__Aim of the exercise__.
Update the records from the line containing "Virkad Pippiklänning" down to the line containing "Productos relacionados" by replacing "Finns i lager" with "Tillfälligt slut", leaving everything else unchanged. Reproduce only those lines, without the pictures.

__Data under study__.
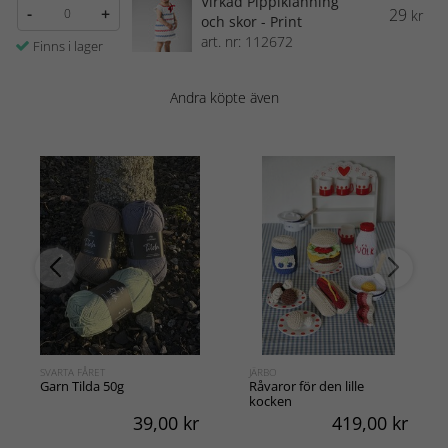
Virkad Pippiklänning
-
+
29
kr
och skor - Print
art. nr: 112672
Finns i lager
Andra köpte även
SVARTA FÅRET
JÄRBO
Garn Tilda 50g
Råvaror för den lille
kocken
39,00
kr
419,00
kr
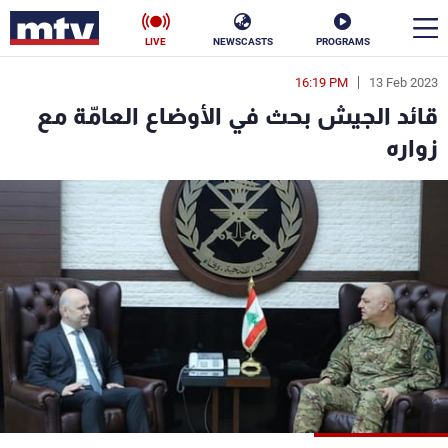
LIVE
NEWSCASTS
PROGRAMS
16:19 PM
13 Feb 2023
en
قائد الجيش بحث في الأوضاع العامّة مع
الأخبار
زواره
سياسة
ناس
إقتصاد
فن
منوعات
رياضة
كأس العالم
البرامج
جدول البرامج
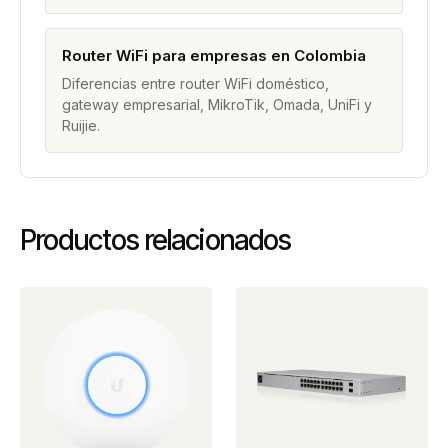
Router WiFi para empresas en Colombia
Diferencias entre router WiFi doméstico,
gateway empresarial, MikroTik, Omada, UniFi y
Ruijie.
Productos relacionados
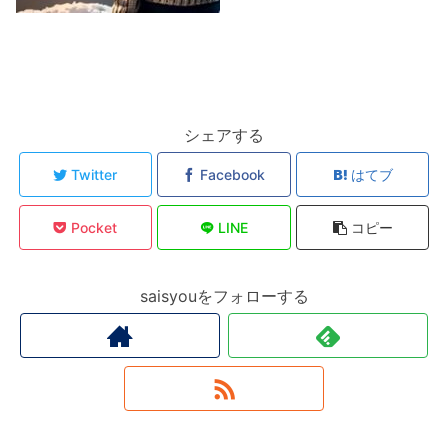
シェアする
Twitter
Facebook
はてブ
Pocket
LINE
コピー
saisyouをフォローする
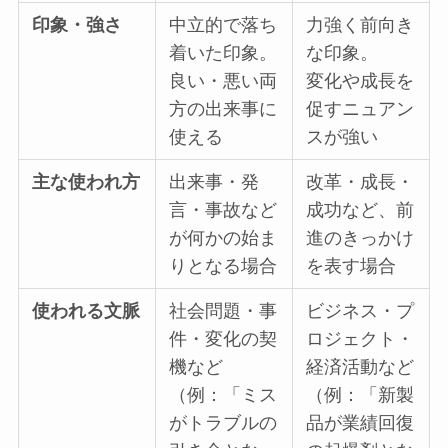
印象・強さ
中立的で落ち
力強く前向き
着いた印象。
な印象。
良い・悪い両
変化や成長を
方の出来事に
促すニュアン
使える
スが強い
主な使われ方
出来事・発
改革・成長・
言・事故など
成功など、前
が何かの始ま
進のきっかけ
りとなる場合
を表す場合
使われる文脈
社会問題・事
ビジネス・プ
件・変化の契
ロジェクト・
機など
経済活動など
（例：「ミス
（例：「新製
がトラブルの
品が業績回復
...
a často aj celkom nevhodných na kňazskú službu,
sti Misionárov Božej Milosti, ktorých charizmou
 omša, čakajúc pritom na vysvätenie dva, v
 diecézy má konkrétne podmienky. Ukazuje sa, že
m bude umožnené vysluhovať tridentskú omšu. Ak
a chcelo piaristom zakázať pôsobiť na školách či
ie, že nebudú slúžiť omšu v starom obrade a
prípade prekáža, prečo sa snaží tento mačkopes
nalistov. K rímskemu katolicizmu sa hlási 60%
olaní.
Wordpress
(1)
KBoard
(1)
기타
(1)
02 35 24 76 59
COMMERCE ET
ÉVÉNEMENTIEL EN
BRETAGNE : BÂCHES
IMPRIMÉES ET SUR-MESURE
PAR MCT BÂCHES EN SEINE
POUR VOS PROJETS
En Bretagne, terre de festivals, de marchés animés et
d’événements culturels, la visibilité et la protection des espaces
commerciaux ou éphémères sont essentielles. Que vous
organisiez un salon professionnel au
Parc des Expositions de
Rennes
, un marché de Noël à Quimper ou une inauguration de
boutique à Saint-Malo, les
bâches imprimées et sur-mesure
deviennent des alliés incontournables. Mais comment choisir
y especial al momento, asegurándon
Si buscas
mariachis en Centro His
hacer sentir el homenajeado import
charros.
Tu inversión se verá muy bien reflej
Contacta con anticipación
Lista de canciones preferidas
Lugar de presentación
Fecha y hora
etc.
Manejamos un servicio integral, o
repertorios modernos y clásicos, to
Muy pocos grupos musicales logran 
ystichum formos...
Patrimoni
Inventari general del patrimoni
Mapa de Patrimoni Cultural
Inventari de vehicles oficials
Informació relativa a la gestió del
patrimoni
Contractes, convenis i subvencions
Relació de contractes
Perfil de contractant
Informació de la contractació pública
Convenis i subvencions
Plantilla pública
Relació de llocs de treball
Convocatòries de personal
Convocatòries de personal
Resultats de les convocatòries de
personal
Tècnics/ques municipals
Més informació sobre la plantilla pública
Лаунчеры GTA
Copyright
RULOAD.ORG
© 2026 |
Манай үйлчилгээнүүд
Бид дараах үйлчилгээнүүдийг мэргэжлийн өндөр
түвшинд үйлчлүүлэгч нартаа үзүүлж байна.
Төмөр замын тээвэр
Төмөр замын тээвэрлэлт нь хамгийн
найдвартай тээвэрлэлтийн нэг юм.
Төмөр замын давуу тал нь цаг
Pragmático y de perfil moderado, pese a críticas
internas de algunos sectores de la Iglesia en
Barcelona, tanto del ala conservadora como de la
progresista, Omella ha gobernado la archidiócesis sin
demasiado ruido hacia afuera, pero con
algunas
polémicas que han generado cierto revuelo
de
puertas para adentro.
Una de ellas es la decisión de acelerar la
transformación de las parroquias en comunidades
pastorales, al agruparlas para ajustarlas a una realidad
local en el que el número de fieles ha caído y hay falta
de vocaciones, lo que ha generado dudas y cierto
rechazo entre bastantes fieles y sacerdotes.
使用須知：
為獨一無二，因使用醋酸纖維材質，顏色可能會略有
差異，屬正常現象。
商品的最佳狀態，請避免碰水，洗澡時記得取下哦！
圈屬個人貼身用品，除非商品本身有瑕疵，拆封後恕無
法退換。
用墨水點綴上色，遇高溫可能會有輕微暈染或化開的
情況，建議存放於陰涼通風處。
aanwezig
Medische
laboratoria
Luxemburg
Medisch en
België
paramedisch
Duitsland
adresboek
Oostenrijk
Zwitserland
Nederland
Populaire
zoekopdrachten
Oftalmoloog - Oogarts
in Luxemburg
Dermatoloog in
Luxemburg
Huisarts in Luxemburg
--
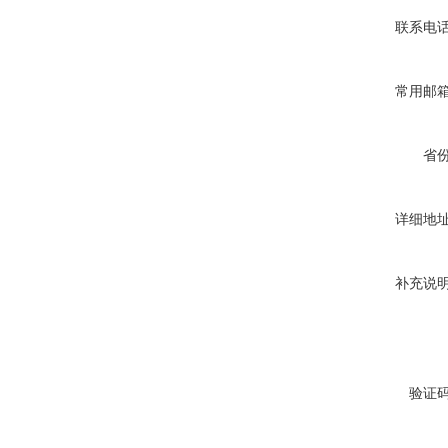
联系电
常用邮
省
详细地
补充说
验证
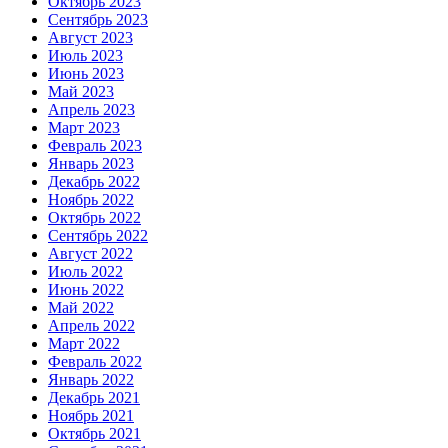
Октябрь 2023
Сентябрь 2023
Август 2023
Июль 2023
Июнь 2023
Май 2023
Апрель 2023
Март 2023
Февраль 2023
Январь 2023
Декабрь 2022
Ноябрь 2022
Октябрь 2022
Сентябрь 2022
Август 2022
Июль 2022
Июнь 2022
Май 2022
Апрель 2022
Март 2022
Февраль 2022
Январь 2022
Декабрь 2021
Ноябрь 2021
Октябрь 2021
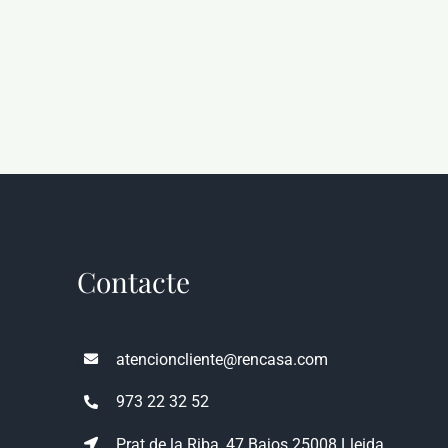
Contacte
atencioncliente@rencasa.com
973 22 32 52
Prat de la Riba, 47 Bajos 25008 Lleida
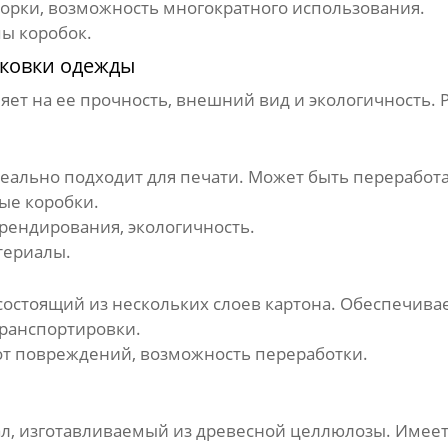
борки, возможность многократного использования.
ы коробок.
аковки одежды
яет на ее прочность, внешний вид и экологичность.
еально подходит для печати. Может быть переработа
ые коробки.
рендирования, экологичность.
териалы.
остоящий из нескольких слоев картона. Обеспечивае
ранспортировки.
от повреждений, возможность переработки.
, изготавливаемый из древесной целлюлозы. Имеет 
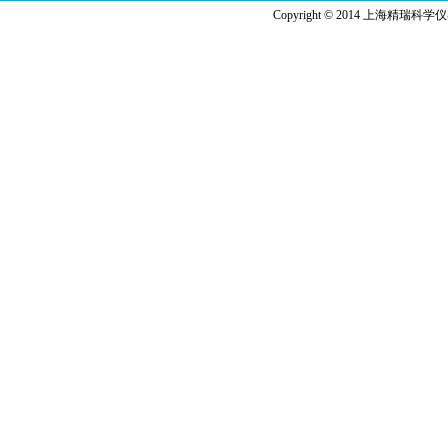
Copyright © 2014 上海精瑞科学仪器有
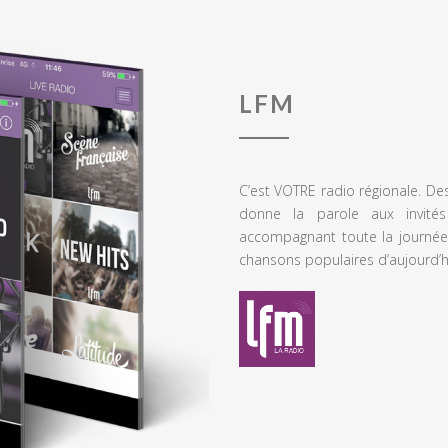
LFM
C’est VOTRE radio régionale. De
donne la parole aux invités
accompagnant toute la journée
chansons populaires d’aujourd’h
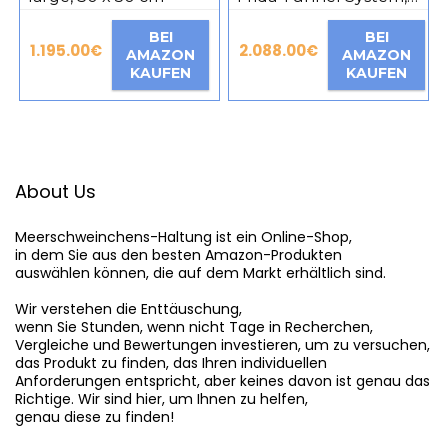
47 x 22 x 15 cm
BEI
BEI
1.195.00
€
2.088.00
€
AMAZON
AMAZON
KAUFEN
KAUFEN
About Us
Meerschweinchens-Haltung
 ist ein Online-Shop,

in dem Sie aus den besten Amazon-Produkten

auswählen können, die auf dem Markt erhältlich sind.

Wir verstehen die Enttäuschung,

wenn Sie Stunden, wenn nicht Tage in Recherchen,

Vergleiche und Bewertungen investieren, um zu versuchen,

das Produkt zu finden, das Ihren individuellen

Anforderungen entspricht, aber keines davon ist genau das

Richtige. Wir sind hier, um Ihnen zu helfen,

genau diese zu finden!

__Output__.
Virkad Pippiklänning
-
+
29
kr
och skor - Print
art. nr: 112672
Tillfälligt slut
Andra köpte även
SVARTA FÅRET
JÄRBO
Garn Tilda 50g
Råvaror för den lille
kocken
39,00
kr
419,00
kr
LIVE
NEWSCASTS
PROGRAMS
16:19 PM
13 Feb 2023
en
قائد الجيش بحث في الأوضاع العامّة مع
الأخبار
زواره
سياسة
ناس
إقتصاد
فن
منوعات
رياضة
كأس العالم
البرامج
جدول البرامج
Router WiFi para empresas en Colombia
Diferencias entre router WiFi doméstico,
gateway empresarial, MikroTik, Omada, UniFi y
Ruijie.
Productos relacionados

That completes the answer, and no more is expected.